For example, Lemon points to a major OEM that outsourced critical components to an Asian supplier without ever visiting the facility. It was only after the supplier's poor quality disrupted its U.S. production line that the company visited the supplier and found a very small, dirty facility that bore no resemblance to the manufacturing facility that was presented by the supplier.

"No technology or tool is a substitute for due diligence and common sense," says Lemon.

Even if the OEM has done due diligence and monitors the supplier's performance, surprises are bound to happen. Lemon recalls an OEM that depended on a private supplier in China for over 3,000 parts. One day, the president of the supplier walked into OEM's local office and announced that he was retiring and was closing the business in a matter of weeks. Fortunately, the OEM was able to convince the man to continue the business. Otherwise the company would have had to scramble for new suppliers with little time to negotiate or conduct any due diligence.

"No technology or service would have helped in this situation," says Lemon. "No one at the OEM thought to ask about the supplier's succession plan."

Lack of transparency is not the only cause of supplier risk in low-cost countries. Cultural issues create risks that many U.S. manufacturers and retailers are ill prepared to deal with.

"American companies are very impatient in their business dealings," says Lemon. "They try to negotiate contracts very quickly based on price and delivery times, and then they move on to the next contract. That approach does not work in Asia and many other parts of the world where the relationship with the supplier and its key people is more important than the contract itself."

Lemon advises U.S. companies to spend more time and resources in the supplier's country understanding the business issues. At the very least, U.S. companies should invest in people locally who can nurture that relationship.

A common problem with suppliers in even the most cosmopolitan Chinese cities such as Shanghai and Hong Kong is the uncertainty of whether or not the managers truly understand an issue. The supply chain professionals for these suppliers are supposed to be the communications link with the foreign customer, and they would lose face if they admitted that they did not understand the customer's instructions.

"You have to listen very carefully to what they are not saying, so you can determine whether or not they really are comprehending what you are saying," says Lemon. "You think you are communicating, but often you are not. It is confounding."

According to Lemon, most companies significantly underestimate the effort and all the resources required to transition manufacturing operations offshore or to develop a supply chain to support offshore manufacturing.

* [GIVEN EXERCISE A]:
According to the supplier risk passage, for how many parts did one OEM depend on a private supplier in China?

* [EXTRACTED ENTRIES]:
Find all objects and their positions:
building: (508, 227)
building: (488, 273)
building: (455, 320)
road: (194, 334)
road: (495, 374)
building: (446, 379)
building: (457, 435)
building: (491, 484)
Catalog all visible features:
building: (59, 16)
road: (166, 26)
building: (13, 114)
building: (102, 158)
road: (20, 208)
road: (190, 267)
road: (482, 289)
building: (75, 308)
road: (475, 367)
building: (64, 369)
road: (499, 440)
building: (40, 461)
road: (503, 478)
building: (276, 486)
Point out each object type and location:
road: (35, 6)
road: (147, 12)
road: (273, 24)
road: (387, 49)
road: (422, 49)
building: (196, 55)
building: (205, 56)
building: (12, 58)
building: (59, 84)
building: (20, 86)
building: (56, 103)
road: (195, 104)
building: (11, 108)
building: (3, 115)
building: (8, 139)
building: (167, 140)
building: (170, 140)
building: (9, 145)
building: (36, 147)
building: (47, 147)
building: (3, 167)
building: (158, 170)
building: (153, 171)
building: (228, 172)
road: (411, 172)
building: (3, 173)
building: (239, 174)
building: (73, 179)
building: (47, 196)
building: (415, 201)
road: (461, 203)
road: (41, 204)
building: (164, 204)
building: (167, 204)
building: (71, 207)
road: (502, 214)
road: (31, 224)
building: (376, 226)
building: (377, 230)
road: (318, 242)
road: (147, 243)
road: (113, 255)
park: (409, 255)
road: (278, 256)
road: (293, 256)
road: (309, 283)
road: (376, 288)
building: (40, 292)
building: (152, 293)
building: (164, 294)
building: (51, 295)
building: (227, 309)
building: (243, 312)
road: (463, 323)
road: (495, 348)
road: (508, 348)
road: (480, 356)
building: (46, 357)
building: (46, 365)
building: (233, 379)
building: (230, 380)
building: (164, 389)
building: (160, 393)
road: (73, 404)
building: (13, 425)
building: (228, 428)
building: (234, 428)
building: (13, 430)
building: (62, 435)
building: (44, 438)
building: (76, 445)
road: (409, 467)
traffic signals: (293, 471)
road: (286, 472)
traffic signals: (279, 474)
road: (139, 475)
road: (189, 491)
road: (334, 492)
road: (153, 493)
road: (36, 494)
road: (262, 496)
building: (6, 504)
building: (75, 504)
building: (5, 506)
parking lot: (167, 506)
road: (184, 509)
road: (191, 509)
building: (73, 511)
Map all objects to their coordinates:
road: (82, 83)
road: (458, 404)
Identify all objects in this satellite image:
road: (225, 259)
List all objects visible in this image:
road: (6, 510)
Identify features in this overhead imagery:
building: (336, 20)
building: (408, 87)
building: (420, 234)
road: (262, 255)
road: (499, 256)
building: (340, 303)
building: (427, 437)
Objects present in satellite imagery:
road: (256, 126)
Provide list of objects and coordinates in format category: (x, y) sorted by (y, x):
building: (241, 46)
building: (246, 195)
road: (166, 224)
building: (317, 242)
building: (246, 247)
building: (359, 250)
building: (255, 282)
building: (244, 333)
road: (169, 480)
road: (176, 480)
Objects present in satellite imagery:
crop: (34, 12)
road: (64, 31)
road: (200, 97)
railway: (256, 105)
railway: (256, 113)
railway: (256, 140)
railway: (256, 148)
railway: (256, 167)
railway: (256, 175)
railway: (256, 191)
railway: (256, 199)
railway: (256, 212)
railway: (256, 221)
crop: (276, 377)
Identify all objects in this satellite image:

* [GIVEN EXERCISE B]:
Replace "satellite imagery" with "overhead imagery" in the entries, then write out the lines beginning with the one that contains "Provide list of" and continuing through the last line of the entries. Leave everything else unchanged.

* [TASK ANSWER A]:
Over 3,000 parts.

* [TASK ANSWER B]:
Provide list of objects and coordinates in format category: (x, y) sorted by (y, x):
building: (241, 46)
building: (246, 195)
road: (166, 224)
building: (317, 242)
building: (246, 247)
building: (359, 250)
building: (255, 282)
building: (244, 333)
road: (169, 480)
road: (176, 480)
Objects present in overhead imagery:
crop: (34, 12)
road: (64, 31)
road: (200, 97)
railway: (256, 105)
railway: (256, 113)
railway: (256, 140)
railway: (256, 148)
railway: (256, 167)
railway: (256, 175)
railway: (256, 191)
railway: (256, 199)
railway: (256, 212)
railway: (256, 221)
crop: (276, 377)
Identify all objects in this satellite image:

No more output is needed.